The bad part was another story. The sharp and distinct melting point associated with the lower temperature transition also belongs to polyethylene. But in this case we were dealing with a mixture rather than a compound, and there was a high level of contamination. It is difficult to estimate the exact percentages of the two polymers using this method. However, it was clear that the amount of polyethylene was much greater in the bad part than in the good one and our estimate was that anywhere from 30 to 50 percent of the polymer in the bad part was polyethylene. This produced a much more flexible product that could not withstand the compressive forces of the assembly process. The good compatibility of the two materials, combined with the lower melting point of the contaminant, almost guaranteed that this particular problem would get past the processor undetected.

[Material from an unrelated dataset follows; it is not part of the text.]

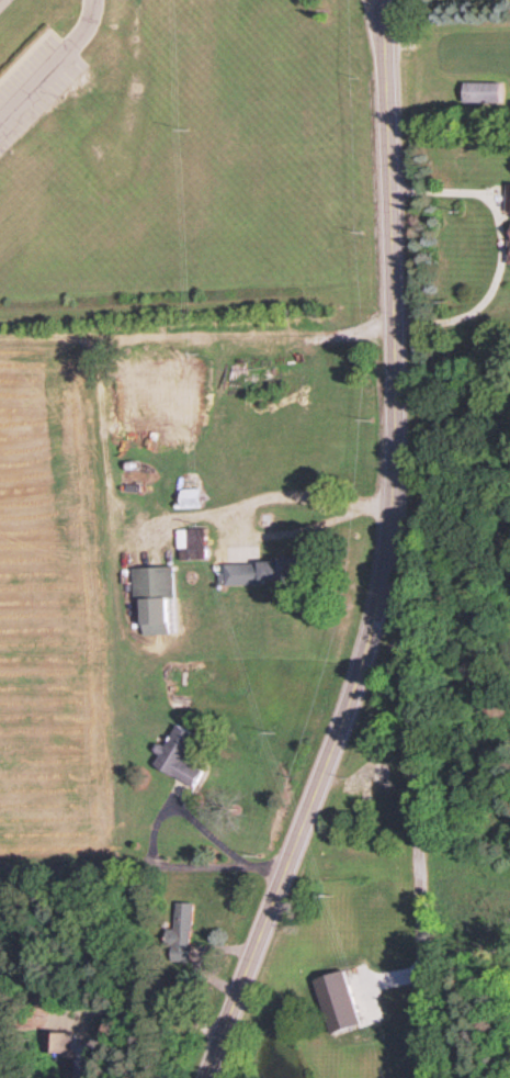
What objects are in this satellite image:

When the processor notified the compounder of the results of our tests, it in turn examined the feedstocks it was using to produce the filled material and found that the contamination was traceable back to the incoming reclaimed material.

Caution as a Defense
The flurry of activity that this type of event sets off as everyone scrambles to replace discrepant product and then deal with the task of assigning responsibility is something that most of us have been through at some point in our careers. It is regrettable that the costs associated with such a debacle are never fully captured and directly applied to the price of the raw material so that the true cost savings can be assessed. The only reliable defense against a recurrence is increased testing of the incoming product or the installation of separating equipment at the reclaim installation that can tell the difference between polyethylene and polypropylene.

In other words, someone has to spend money and invest in equipment in order to engineer the quality back into a system that has dropped below a critical level. Pricing has to reflect this investment or manufacturers will simply begin to walk away from the business.

Cost reductions that focus on material prices have a certain logic to them. All of the analysis shows that raw material represents 45 to 55 percent of the cost pie for molders, so it is a logical place to look for savings. But we need to remember that business is about revenue generation, and cost reduction strategies taken to an extreme inevitably result in poor quality unless they are coupled with innovative methods and good awareness of the fundamentals. The above examples are cautionary tales of what happens when we confuse price reductions with cost reductions.